_JOBS_
1/ Translate this sentence from the x86 TLB kernel patch below into French: "The scheduler reserves the right to call enter_lazy_tlb() several times in a row."
2/ Write the next part of the x86 TLB kernel patch below, starting after its last line.

#### DOCUMENT SEGMENT

From 4b9ef32c57a68eb98c45835c2beaa77f8e51c5c4 Mon Sep 17 00:00:00 2001
From: Xie Yuanbin <qq570070308@gmail.com>
Date: Tue, 17 Feb 2026 00:49:48 +0800
Subject: [PATCH 11/46] x86/mm/tlb: Make enter_lazy_tlb() always inline on x86

enter_lazy_tlb() on x86 is short enough, and is called in context
switching, which is the hot code path.

Make enter_lazy_tlb() always inline on x86 to optimize performance.

Suggested-by: Dave Hansen <dave.hansen@intel.com>
Signed-off-by: Xie Yuanbin <qq570070308@gmail.com>
Signed-off-by: Peter Zijlstra (Intel) <peterz@infradead.org>
Signed-off-by: Ingo Molnar <mingo@kernel.org>
Link: https://patch.msgid.link/20260216164950.147617-2-qq570070308@gmail.com
---
 arch/x86/include/asm/mmu_context.h |  3 ---
 arch/x86/include/asm/tlbflush.h    | 26 ++++++++++++++++++++++++++
 arch/x86/mm/tlb.c                  | 21 ---------------------
 3 files changed, 26 insertions(+), 24 deletions(-)

diff --git a/arch/x86/include/asm/mmu_context.h b/arch/x86/include/asm/mmu_context.h
index 1acafb1c6a93..ef5b507de34e 100644
--- a/arch/x86/include/asm/mmu_context.h
+++ b/arch/x86/include/asm/mmu_context.h
@@ -136,9 +136,6 @@ static inline void mm_reset_untag_mask(struct mm_struct *mm)
 }
 #endif
 
-#define enter_lazy_tlb enter_lazy_tlb
-extern void enter_lazy_tlb(struct mm_struct *mm, struct task_struct *tsk);
-
 extern void mm_init_global_asid(struct mm_struct *mm);
 extern void mm_free_global_asid(struct mm_struct *mm);
 
diff --git a/arch/x86/include/asm/tlbflush.h b/arch/x86/include/asm/tlbflush.h
index 5a3cdc439e38..0545fe75c3fa 100644
--- a/arch/x86/include/asm/tlbflush.h
+++ b/arch/x86/include/asm/tlbflush.h
@@ -172,6 +172,28 @@ struct tlb_state_shared {
 };
 DECLARE_PER_CPU_SHARED_ALIGNED(struct tlb_state_shared, cpu_tlbstate_shared);
 
+/*
+ * Please ignore the name of this function.  It should be called
+ * switch_to_kernel_thread().
+ *
+ * enter_lazy_tlb() is a hint from the scheduler that we are entering a
+ * kernel thread or other context without an mm.  Acceptable implementations
+ * include doing nothing whatsoever, switching to init_mm, or various clever
+ * lazy tricks to try to minimize TLB flushes.
+ *
+ * The scheduler reserves the right to call enter_lazy_tlb() several times
+ * in a row.  It will notify us that we're going back to a real mm by
+ * calling switch_mm_irqs_off().

########
#### SUPPLIED DATA

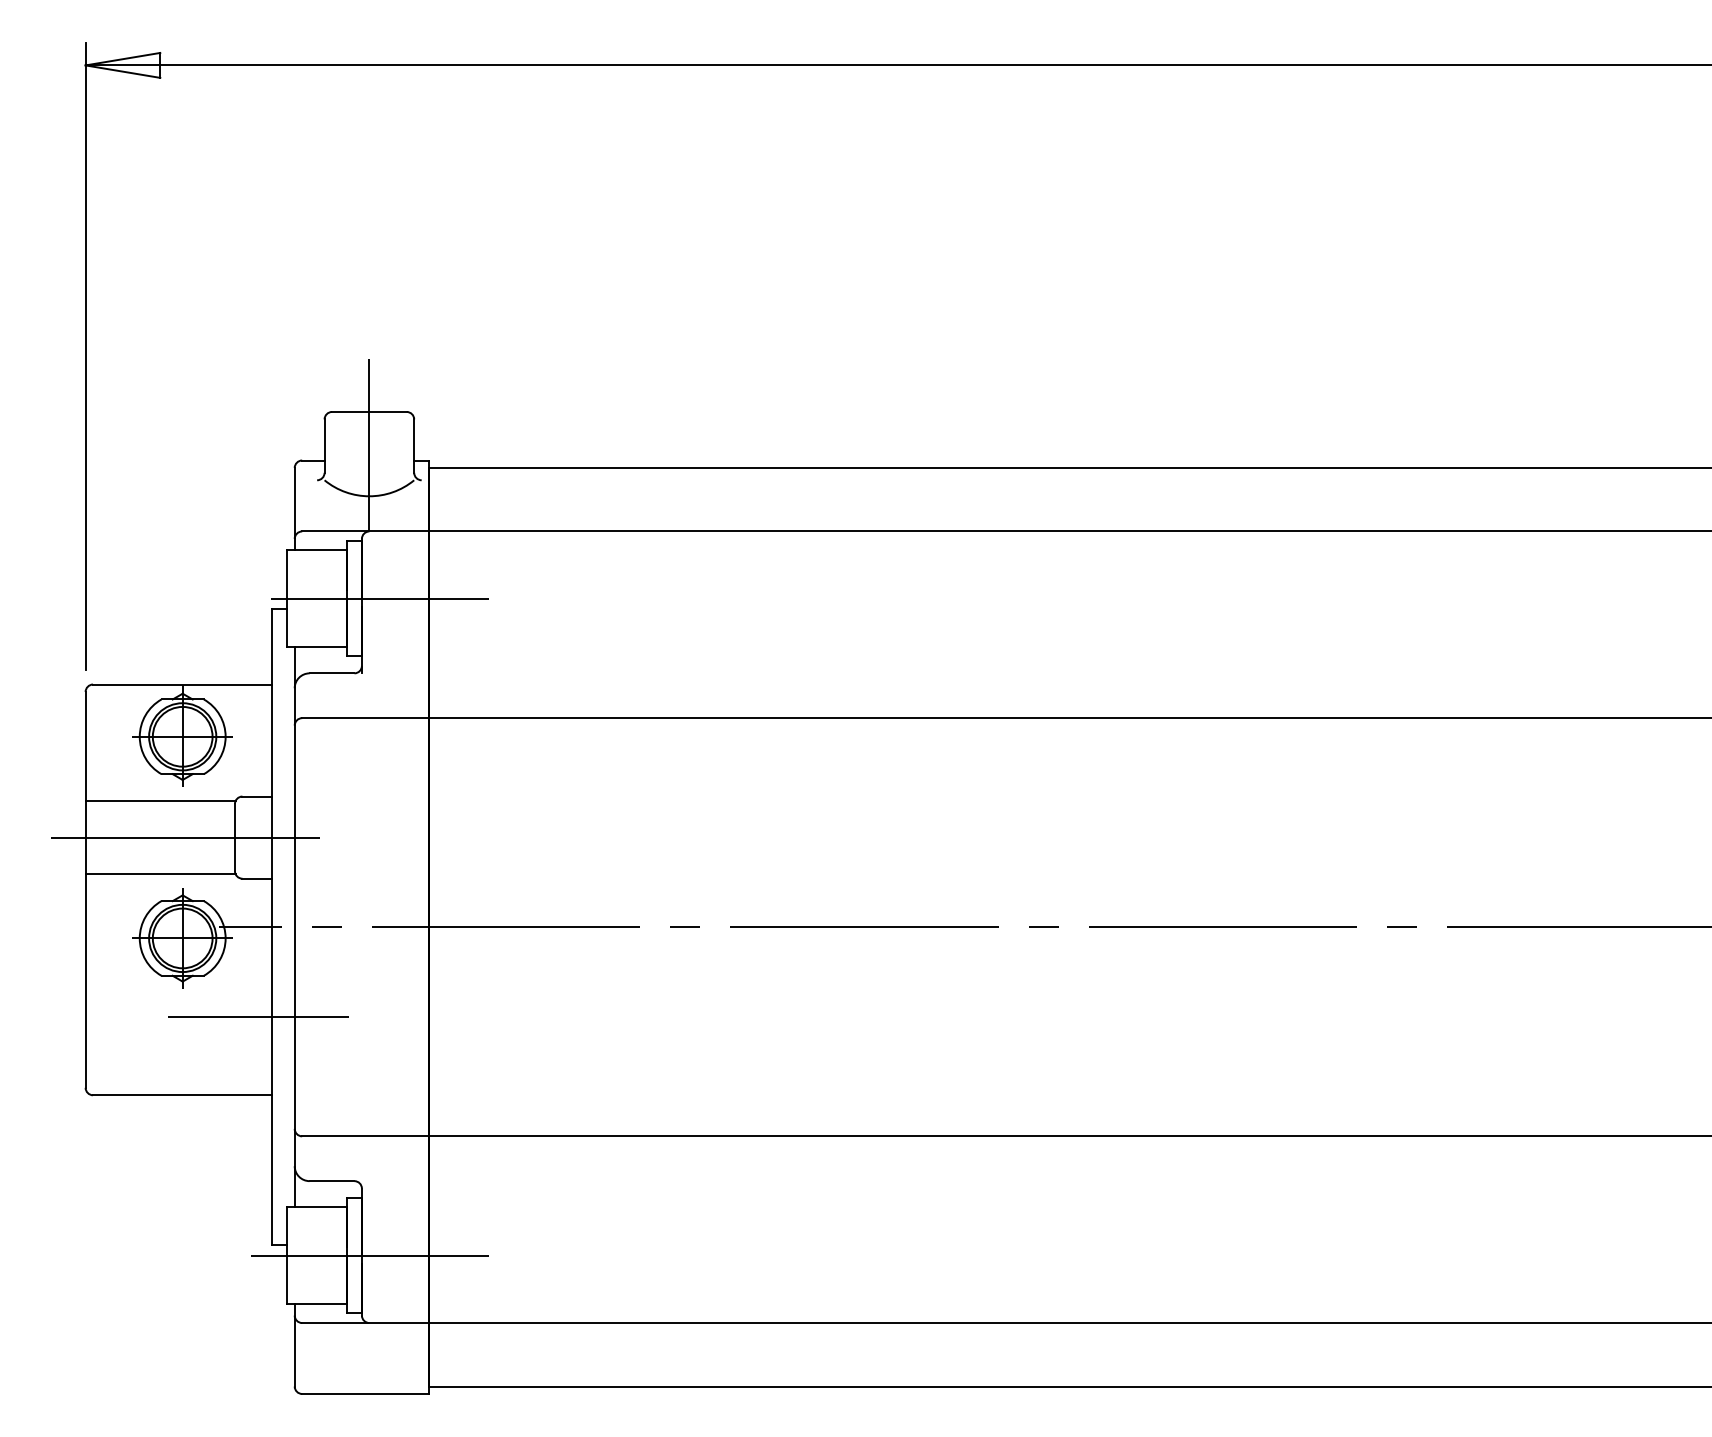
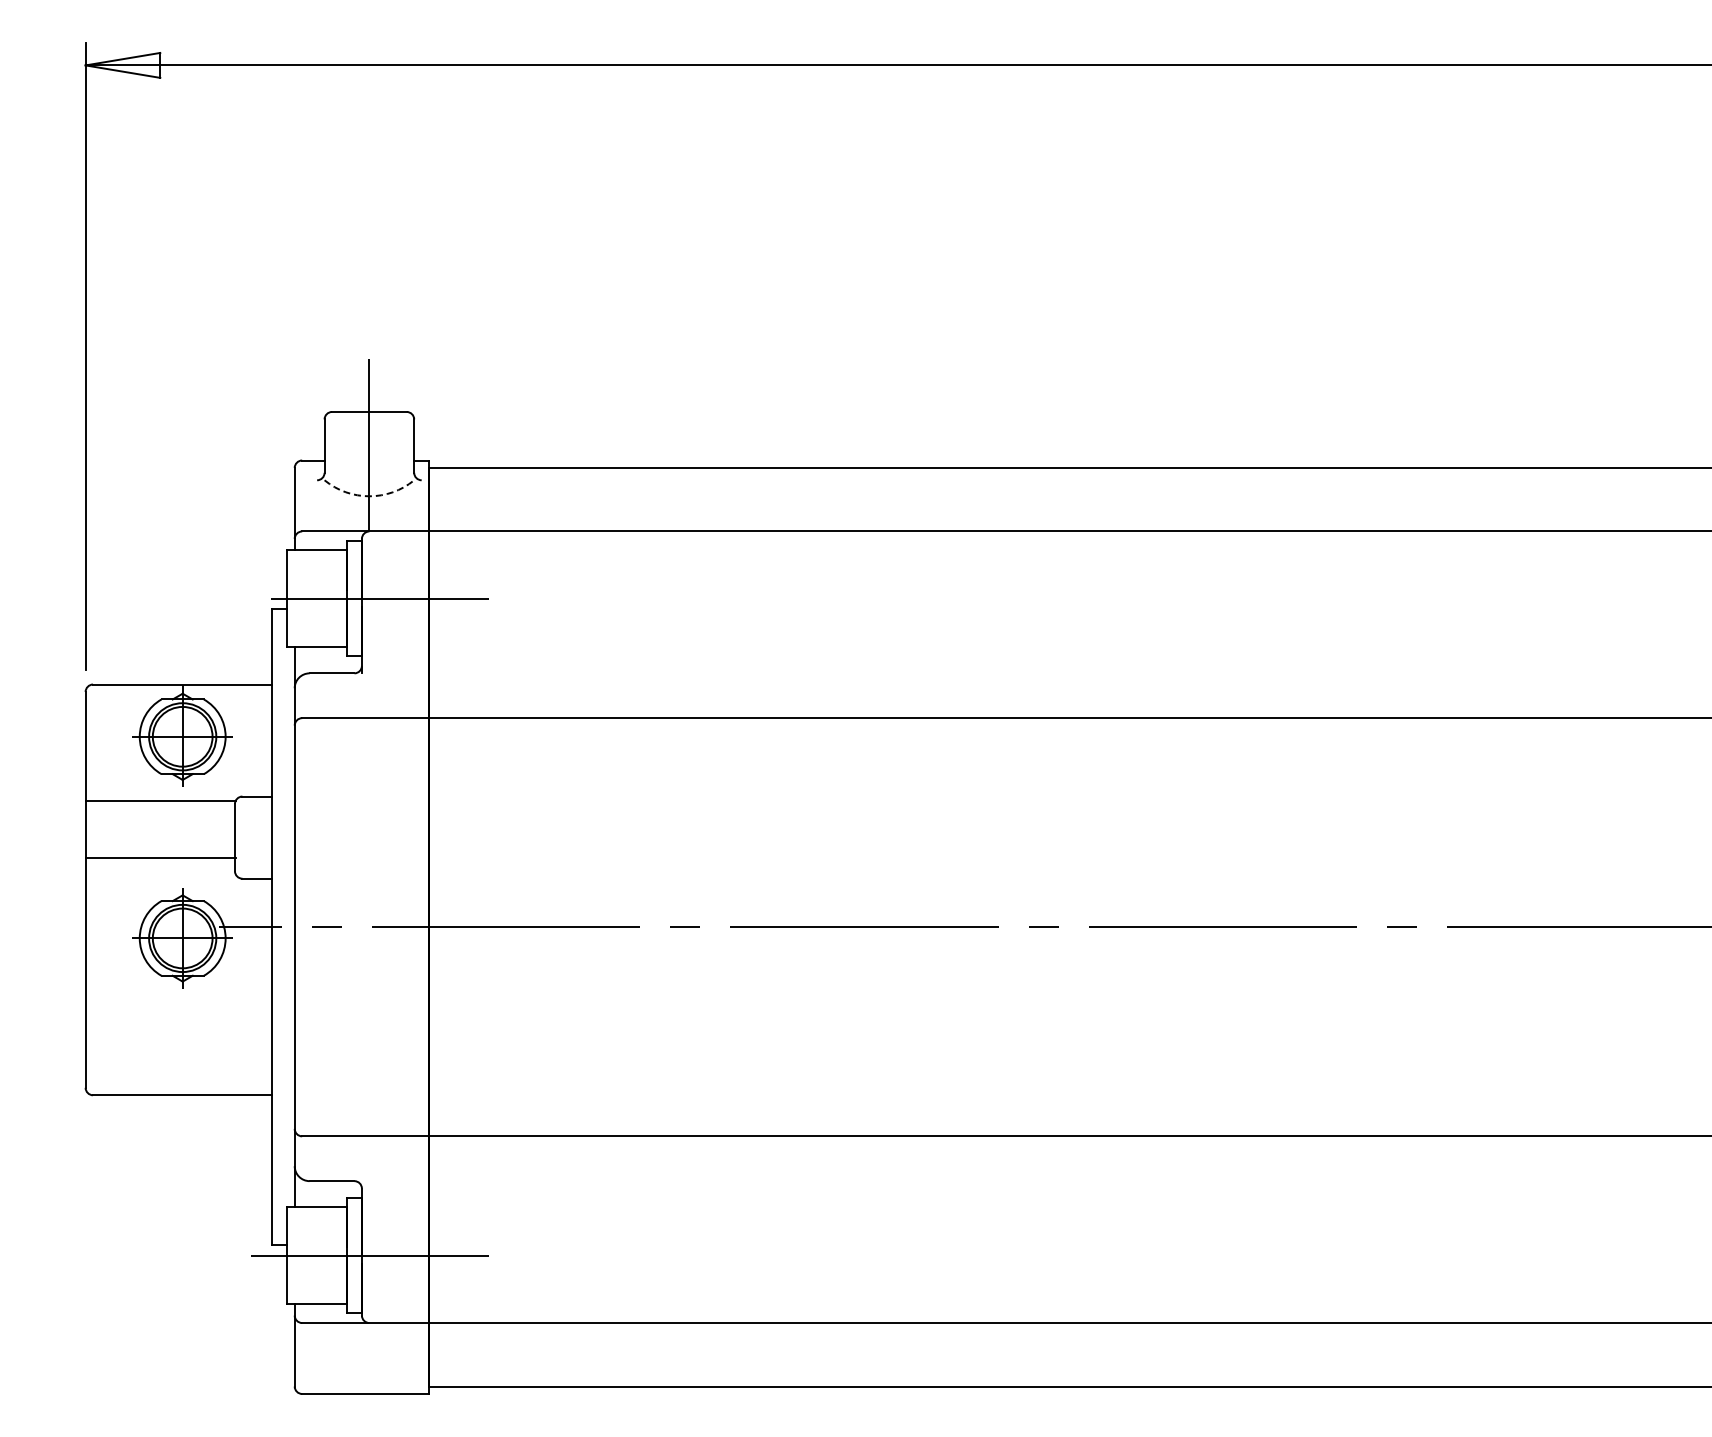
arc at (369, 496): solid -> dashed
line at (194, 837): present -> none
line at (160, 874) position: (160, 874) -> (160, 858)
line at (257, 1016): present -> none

########

_ANSWERS FOR THIS EXERCISE_
1/ Le planificateur se réserve le droit d'appeler enter_lazy_tlb() plusieurs fois de suite.

2/
+ */
+#define enter_lazy_tlb enter_lazy_tlb
+static __always_inline void enter_lazy_tlb(struct mm_struct *mm, struct task_struct *tsk)
+{
+	if (this_cpu_read(cpu_tlbstate.loaded_mm) == &init_mm)
+		return;
+
+	this_cpu_write(cpu_tlbstate_shared.is_lazy, true);
+}
+
 bool nmi_uaccess_okay(void);
 #define nmi_uaccess_okay nmi_uaccess_okay
 
@@ -480,6 +502,10 @@ static inline void cpu_tlbstate_update_lam(unsigned long lam, u64 untag_mask)
 {
 }
 #endif
+#else /* !MODULE */
+#define enter_lazy_tlb enter_lazy_tlb
+extern void enter_lazy_tlb(struct mm_struct *mm, struct task_struct *tsk)
+	__compiletime_error("enter_lazy_tlb() should not be used in modules");
 #endif /* !MODULE */
 
 static inline void __native_tlb_flush_global(unsigned long cr4)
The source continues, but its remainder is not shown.